START Source material
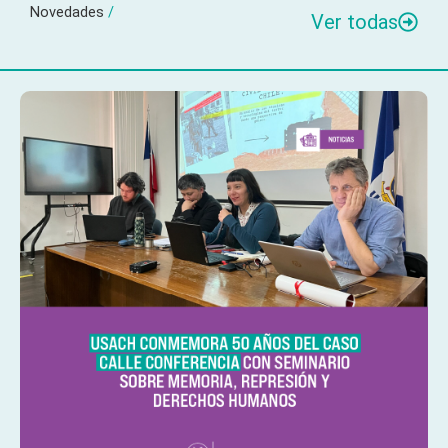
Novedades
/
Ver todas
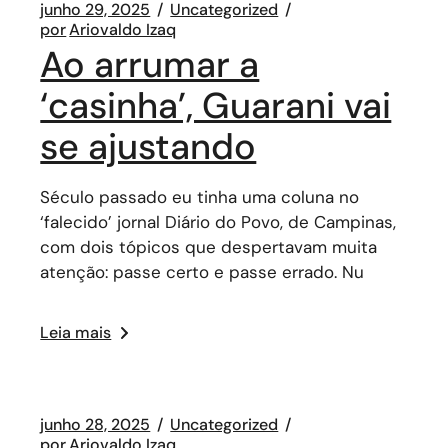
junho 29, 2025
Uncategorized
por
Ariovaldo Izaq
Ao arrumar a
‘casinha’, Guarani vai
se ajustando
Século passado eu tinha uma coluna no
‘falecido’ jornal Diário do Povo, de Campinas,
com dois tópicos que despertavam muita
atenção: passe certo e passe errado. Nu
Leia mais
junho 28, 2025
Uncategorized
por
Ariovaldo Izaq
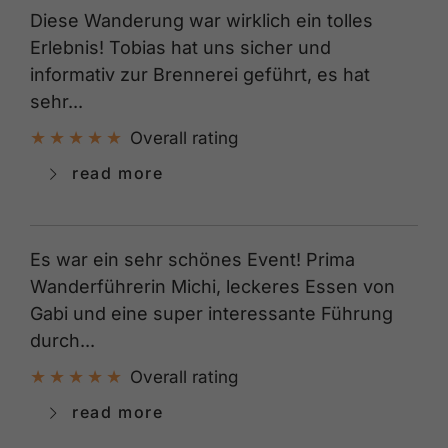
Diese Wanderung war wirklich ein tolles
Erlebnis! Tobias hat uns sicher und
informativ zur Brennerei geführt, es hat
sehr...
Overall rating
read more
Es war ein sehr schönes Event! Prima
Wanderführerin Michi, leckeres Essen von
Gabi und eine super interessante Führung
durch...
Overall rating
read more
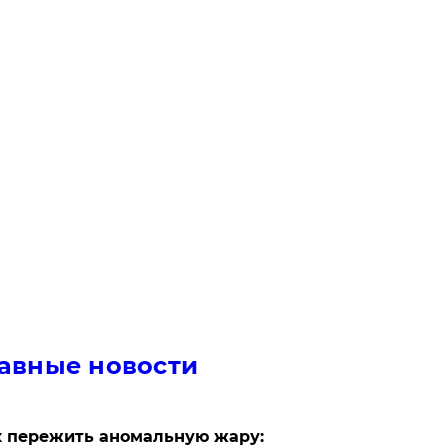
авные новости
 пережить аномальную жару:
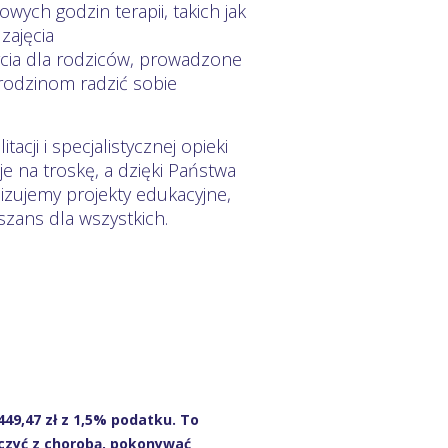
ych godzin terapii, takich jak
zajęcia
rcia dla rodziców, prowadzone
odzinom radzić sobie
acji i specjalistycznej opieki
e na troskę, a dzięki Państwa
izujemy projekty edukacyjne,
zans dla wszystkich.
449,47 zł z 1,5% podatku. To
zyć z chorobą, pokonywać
END Source material
START Source material
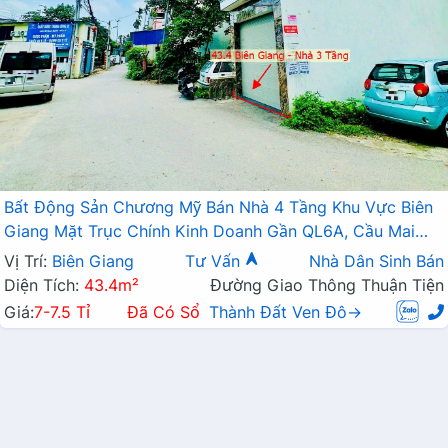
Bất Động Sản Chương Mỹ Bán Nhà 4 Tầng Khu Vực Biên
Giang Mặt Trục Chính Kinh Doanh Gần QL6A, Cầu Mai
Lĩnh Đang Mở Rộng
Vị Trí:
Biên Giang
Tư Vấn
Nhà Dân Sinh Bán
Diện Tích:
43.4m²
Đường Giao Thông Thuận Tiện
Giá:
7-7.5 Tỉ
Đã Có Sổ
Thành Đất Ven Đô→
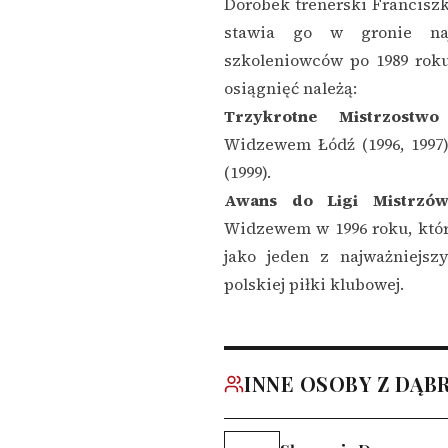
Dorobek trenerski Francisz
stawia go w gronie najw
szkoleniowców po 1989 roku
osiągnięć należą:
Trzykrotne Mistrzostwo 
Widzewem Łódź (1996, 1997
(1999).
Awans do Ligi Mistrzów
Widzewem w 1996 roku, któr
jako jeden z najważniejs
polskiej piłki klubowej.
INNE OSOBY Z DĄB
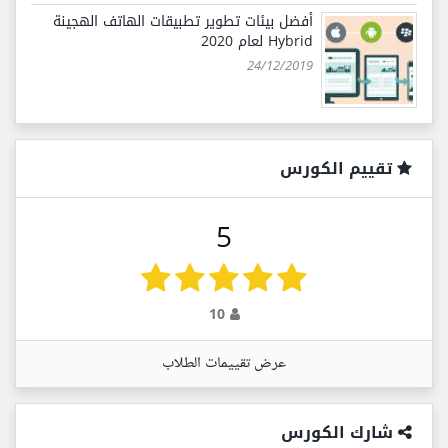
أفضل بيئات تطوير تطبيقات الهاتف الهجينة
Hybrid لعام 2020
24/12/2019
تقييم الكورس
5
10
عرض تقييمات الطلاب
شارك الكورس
END Source material
START Source material
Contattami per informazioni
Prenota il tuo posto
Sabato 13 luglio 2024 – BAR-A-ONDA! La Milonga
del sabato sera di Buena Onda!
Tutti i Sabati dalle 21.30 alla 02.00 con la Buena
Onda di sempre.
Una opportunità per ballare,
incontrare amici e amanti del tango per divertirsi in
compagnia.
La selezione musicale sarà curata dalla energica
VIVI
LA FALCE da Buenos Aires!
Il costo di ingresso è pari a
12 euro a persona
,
END Source material
**About this task**
Copy verbatim the lines starting with the line that contains "Bất Động Sản" and running through the line that contains "Thành Đất Ven Đô→", both ends included.

**Answer section**
Bất Động Sản Chương Mỹ Bán Nhà 4 Tầng Khu Vực Biên
Giang Mặt Trục Chính Kinh Doanh Gần QL6A, Cầu Mai
Lĩnh Đang Mở Rộng
Vị Trí:
Biên Giang
Tư Vấn
Nhà Dân Sinh Bán
Diện Tích:
43.4m²
Đường Giao Thông Thuận Tiện
Giá:
7-7.5 Tỉ
Đã Có Sổ
Thành Đất Ven Đô→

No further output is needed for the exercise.